Rencontre avec Raphaël André (Airbus)

Restitution du séminaire « Vers un nouveau modèle managérial », organisé par Hervé Management le 7 juin 2017. Notre invité était Raphaël André, département cockpit du futur, Airbus.

 

Raphaël travaille chez Airbus à la conception des futurs cockpits, au sein d’un département d’environ 120 personnes qui a décidé de transformer son organisation et ses manières de travailler début 2016.

 

Airbus est une « organisation matricielle » (autrement dit un mix de pyramide hiérarchique et de projets transversaux). L’organisation « Research & Technology » est relativement figée depuis 2009 et les stratégies qui se sont succédé entre 2009 et 2014 ont été très changeantes et peu lisibles. Résultat, selon une étude Gallup menée au niveau de l’entreprise, une partie significative des employés sont désengagés.

 

Dans le même temps, les start-ups se sont multipliées dans le secteur. « C’est comme si tous les géants du web avaient absolument envie de construire des engins qui volent » s’amuse Raphaël, citant les ballons sondes de Google, les avions antennes de Facebook, les drones d’Amazon ou encore les fusées de SpaceX.
Fin 2015, suite à une conférence d’Isaac Getz chez Airbus, le patron de la recherche confie à Raphaël qu’il cherche des équipes volontaires pour tester des modes d’organisation alternatifs.
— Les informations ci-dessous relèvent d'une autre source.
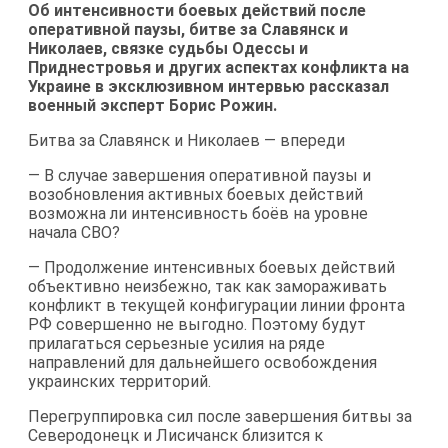
Об интенсивности боевых действий после
оперативной паузы, битве за Славянск и
Николаев, связке судьбы Одессы и
Приднестровья и других аспектах конфликта на
Украине в эксклюзивном интервью рассказал
военный эксперт Борис Рожин.
Битва за Славянск и Николаев — впереди
— В случае завершения оперативной паузы и
возобновления активных боевых действий
возможна ли интенсивность боёв на уровне
начала СВО?
— Продолжение интенсивных боевых действий
объективно неизбежно, так как замораживать
конфликт в текущей конфигурации линии фронта
РФ совершенно не выгодно. Поэтому будут
прилагаться серьезные усилия на ряде
направлений для дальнейшего освобождения
украинских территорий.
Перегруппировка сил после завершения битвы за
Северодонецк и Лисичанск близится к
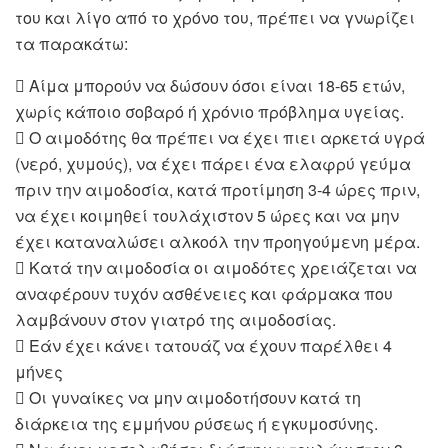
του και λίγο από το χρόνο του, πρέπει να γνωρίζει
τα παρακάτω:
 Αίμα μπορούν να δώσουν όσοι είναι 18-65 ετών,
χωρίς κάποιο σοβαρό ή χρόνιο πρόβλημα υγείας.
 Ο αιμοδότης θα πρέπει να έχει πιει αρκετά υγρά
(νερό, χυμούς), να έχει πάρει ένα ελαφρύ γεύμα
πριν την αιμοδοσία, κατά προτίμηση 3-4 ώρες πριν,
να έχει κοιμηθεί τουλάχιστον 5 ώρες και να μην
έχει καταναλώσει αλκοόλ την προηγούμενη μέρα.
 Κατά την αιμοδοσία οι αιμοδότες χρειάζεται να
αναφέρουν τυχόν ασθένειες και φάρμακα που
λαμβάνουν στον γιατρό της αιμοδοσίας.
 Εάν έχει κάνει τατουάζ να έχουν παρέλθει 4
μήνες
 Οι γυναίκες να μην αιμοδοτήσουν κατά τη
διάρκεια της εμμήνου ρύσεως ή εγκυμοσύνης.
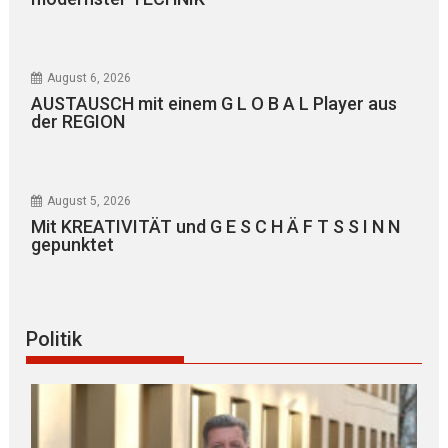
August 6, 2026
AUSTAUSCH mit einem G L O B A L Player aus
der REGION
August 5, 2026
Mit KREATIVITÄT und G E S C H Ä F T S S I N N
gepunktet
Politik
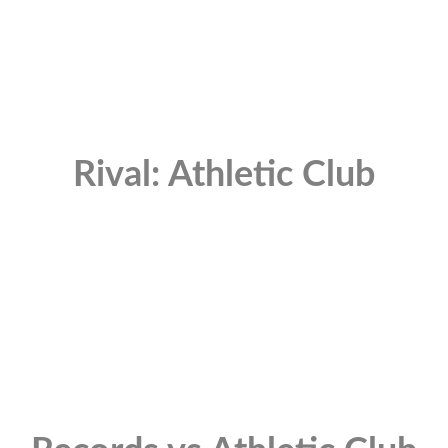
Rival: Athletic Club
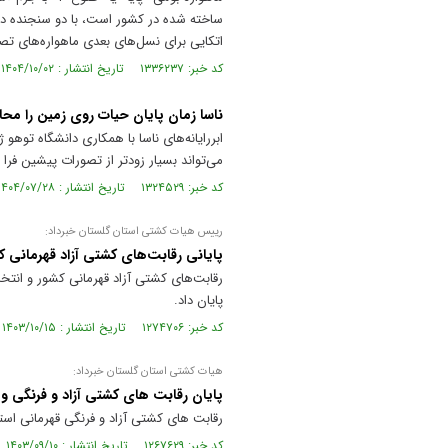
اتکایی برای نسل‌های بعدی ماهواره‌های ت
کد خبر: ۱۳۳۶۲۳۷ تاریخ انتشار : ۱۴۰۴/۱۰/۰۲
ناسا زمان پایان حیات روی زمین را محا
ابررایانه‌های ناسا با همکاری دانشگاه توه
می‌تواند بسیار زودتر از تصورات پیشین فرا 
کد خبر: ۱۳۲۴۵۲۹ تاریخ انتشار : ۱۴۰۴/۰۷/۲۸
رییس هیات کشتی استان گلستان خبرداد:
پایانی رقابت‌های کشتی آزاد قهرمانی ک
پایان داد.
کد خبر: ۱۲۷۴۷۰۶ تاریخ انتشار : ۱۴۰۳/۱۰/۱۵
هیات کشتی استان گلستان خبرداد:
پایان رقابت های کشتی آزاد و فرنگی و 
رقابت های کشتی آزاد و فرنگی قهرمانی استا
کد خبر: ۱۲۶۷۶۲۹ تاریخ انتشار : ۱۴۰۳/۰۹/۱۰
L’équipe saute sur l’occasion. Profitant du « totem d’immunité » conféré par le parrainage du directeur de la recherche, Raphaël et ses collègues chefs de projets commencent à échanger et à étudier le sujet, notamment en lisant Getz, Laloux, et Tony Hsieh (PDG de Zappos). « Si on était une start-up indépendante, qu’est-ce qu’on ferait et comment on travaillerait ? » se demandent-ils alors.

 

Ces discussions à une quinzaine durent plusieurs mois, pendant lesquels certains managers montrent des réticences à abandonner leur statut. Le petit groupe de réflexion découvre que d’autres équipes d’Airbus s’y sont mises elles aussi, comme une unité de production à Saint Nazaire, qui fabrique la pointe avant des A380 et qui compte 600 personnes. Des échanges ont lieu. Un département des RH, qui expérimente aussi dans cette direction, aide Raphaël et ses collègues à monter un atelier de deux jours début 2016 qui rassemble les 120 membres de l’équipe. De cet atelier sortent huit groupes de travail formés sur la base du volontariat (sur la communication, les sous-traitants, les ressources humaines ou encore la culture d’entreprise) qui travaillent à formuler des propositions pour l’ensemble de l’équipe.

 

Puis ils se lancent – sans être accompagnés. Après 2 mois de travail, les premières propositions des groupes sont mises en œuvre. Un an et demi après, certains groupes continuent à vivre en parallèle des projets pour ajuster et améliorer encore les façons de travailler. Leur équipe de 120 personnes, jusqu’ici très découpée en projets « silotés », se répartit désormais en trois projets de cockpit (court terme, moyen terme et long terme), fonctionnant largement selon la méthode agile et son principe des « sprints ». Les primes individuelles font place à une prime collective. Il n’y a plus de « project leader », ce qui peut poser problème quand un « leader naturel » n’émerge pas du groupe. Les chefs de projets intermédiaires, comme Raphaël, ont été dans l’ensemble contents de quitter leurs tâches de gestions pour refaire de la technique. Quant à l’ancien responsable de l’équipe, il a laissé faire la transformation sans être moteur ; il a depuis trouvé un poste ailleurs au sein d’Airbus.

 

Tirant un bilan d’étape de cette transformation toujours en cours, Raphaël relève que beaucoup de gens se sont interrogés sur leur place et sur leur rôle. Les transformations ne sont pas seulement organisationnelles mais aussi personnelles. Ça a désinhibé les membres de l’équipe, qui communiquent maintenant beaucoup plus facilement avec d’autres départements et avec la hiérarchie. Un forum de discussion ouvert, inspiré de Slack, est très utilisé. « On met beaucoup de trucs sur les murs, on fait beaucoup de posters, on se parle plus » confie Raphaël, qui se réjouit de la diminution des tâches de reporting. Tout le monde ou presque semble y trouver son compte. Une enquête, menée avant et après la transformation, a montré ainsi que 95 % des membres de l’équipe préfèrent le nouveau système.

 

Aujourd’hui, l’expérience est largement diffusée au sein d’Airbus et même en dehors. Pour le patron de la recherche qui a parrainé l’aventure, c’est une réussite, et le PDG y a même fait allusion dans sa lettre de fin d’années aux salariés. Le DRH, quant à lui, a clairement fait savoir que ce projet incarnait l’avenir du travail au sein d’Airbus.